I have a CSV file that looks as follows:
This is an reduced example. My original CSV contains thousands of rows. Now I my aim is to cut this CSV into different smaller pieces. However, I want to have the header in each file and the header consists of the first 8 rows, the 9th contains a blank line and this also belongs to the header.
As I am not interested in the data and just cutting it, I tried to find a solution which is fast and does not involve any data modification. I do not want to use Pandas. I would like to avoid reading and writing with csv
module, but I also tried to use the implementation mentioned in an answer to Splitting one csv into multiple files. Problem here is that my header consists not of just one row, but 9 rows in total. And I would like to avoid reading and writing data, as I actually just need to cut it.
I tried to use islice
.
The first CSV can be created as follows:
from itertools import islice
with open(r"C:\Desktop\myfolder\mycsv.csv") as f, open (r"C:\Desktop\myfolder\out.csv", "w") as out:
r = islice(f, 0, 12)
out.writelines(r)
That gives my first CSV, containing 12 rows (I think), including the header. Now I do not know how to cut my second file in such way that it contains data from the 13th row, until lets say 20th row, but including the header. I am not sure if this can be done with islice
. I know how cut to get the data with setting start and stop islice(f, 13 20)

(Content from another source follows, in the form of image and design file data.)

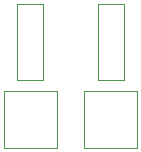
<source format=gbr>
G04 #@! TF.FileFunction,Other,User*
%FSLAX46Y46*%
G04 Gerber Fmt 4.6, Leading zero omitted, Abs format (unit mm)*
G04 Created by KiCad (PCBNEW 4.0.7-e2-6376~61~ubuntu18.04.1) date Mon Dec  9 13:49:04 2019*
%MOMM*%
%LPD*%
G01*
G04 APERTURE LIST*
%ADD10C,0.100000*%
%ADD11C,0.050000*%
G04 APERTURE END LIST*
D10*
D11*
X106208000Y-76283200D02*
X110708000Y-76283200D01*
X110708000Y-76283200D02*
X110708000Y-71433200D01*
X110708000Y-71433200D02*
X106208000Y-71433200D01*
X106208000Y-71433200D02*
X106208000Y-76283200D01*
X99400800Y-76283200D02*
X103900800Y-76283200D01*
X103900800Y-76283200D02*
X103900800Y-71433200D01*
X103900800Y-71433200D02*
X99400800Y-71433200D01*
X99400800Y-71433200D02*
X99400800Y-76283200D01*
X107348000Y-70560000D02*
X107348000Y-64060000D01*
X107348000Y-70560000D02*
X109558000Y-70560000D01*
X109558000Y-64060000D02*
X107348000Y-64060000D01*
X109558000Y-64060000D02*
X109558000Y-70560000D01*
X100540800Y-70560000D02*
X100540800Y-64060000D01*
X100540800Y-70560000D02*
X102750800Y-70560000D01*
X102750800Y-64060000D02*
X100540800Y-64060000D01*
X102750800Y-64060000D02*
X102750800Y-70560000D01*
M02*

</source>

, but then the header is missing. I also thought about cutting one file, the header and then the data file and attaching them. But I couldn't find a way to attach two CSVs, without having to read and write or make use of pandas.
I would try something like this:
Code:
a.csv:
c1 c2
c3 c4
d1 d2
d3 d4
d5 d6
d7 d8
script.py:
with open("a.csv", "r") as inp:
header = []
headersize = 3
for _ in range(0, headersize):
header.append(inp.readline())
filenumber = 1
chunksize = 2
dataline = inp.readline()
while dataline != "":
with open("a_" + str(filenumber) + ".csv", "w") as outp:
for headerline in header:
outp.write(headerline)
for _ in range(0, chunksize):
outp.write(dataline)
dataline = inp.readline()
filenumber += 1
a_1.csv:
c1 c2
c3 c4
d1 d2
d3 d4
a_2.csv:
c1 c2
c3 c4
d5 d6
d7 d8
Instead of using a fixed chunksize, you can implement any other condition for starting a new file.